How should secure SDLC practices evolve to address these new risks proactively?
- Embrace continuous AI-powered security automation: Integrate AI agents like Jit to automate vulnerability detection, triage, and remediation across all SDLC phases. This proactive automation reduces manual effort, accelerates fixes, and adapts to emerging threats in real time, preventing security gaps caused by evolving AI-generated or low-code environments.
- Update security policies for low-code and AI code generation: Revise secure coding standards and threat models to specifically include risks from AI-generated code and low-code platforms. Train teams on new attack surfaces and establish automated policy enforcement to catch unconventional vulnerabilities early.
- Foster cross-functional collaboration and shared responsibility: Encourage ongoing communication between development, security, and operations teams to quickly identify and mitigate risks introduced by infrastructure-as-code or AI workflows. Use integrated platforms like Jit to centralize visibility and streamline secure decision-making.
How can organizations audit their current SDLC practices to assess security maturity?
Organizations can audit their SDLC security maturity by conducting comprehensive assessments that review policies, tool usage, developer training, and incident response effectiveness. This includes mapping security controls against industry frameworks (like NIST or OWASP), analyzing vulnerability trends, and gathering developer feedback. Automated tools like Jit can help generate real-time reports on security posture and compliance gaps.
What red flags should prompt an immediate overhaul?

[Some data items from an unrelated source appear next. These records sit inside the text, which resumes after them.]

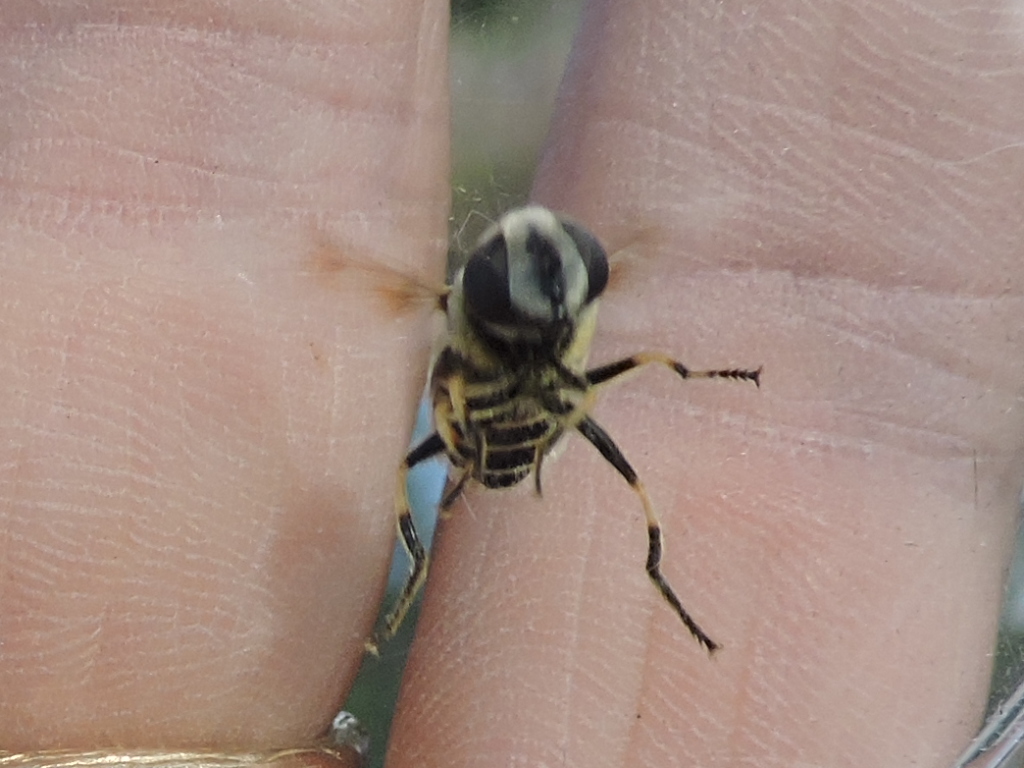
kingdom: Animalia
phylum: Arthropoda
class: Insecta
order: Diptera
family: Syrphidae
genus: Eristalis
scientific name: Eristalis stipator
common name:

Red flags prompting immediate overhaul include:
- Frequent security incidents
- Lack of automated testing in pipelines
- Poor vulnerability remediation times
- Inconsistent policy enforcement
- Minimal developer security awareness
These signs indicate fragile processes that put the organization at high risk and require urgent, structured improvements.
» Learn more: Key categories and tools for SDLC security
From Reactive to Proactive: The Dawn of Secure SDLC
The digital landscape is constantly evolving, with new technologies introducing both incredible opportunities and significant security challenges. In this dynamic environment, relying on traditional, siloed security checks is no longer sufficient. The path to truly resilient software lies in embedding security as an intrinsic part of every stage of the SDLC, transforming it from an afterthought into a foundational element.
The cornerstone of this proactive approach is the strategic adoption of automated, continuous monitoring tools. These aren't just an enhancement; they are a necessity. By providing real-time visibility into your codebase, flagging vulnerabilities as they emerge, and even suggesting remediations, these tools empower development teams to build security in, rather than bolt it on.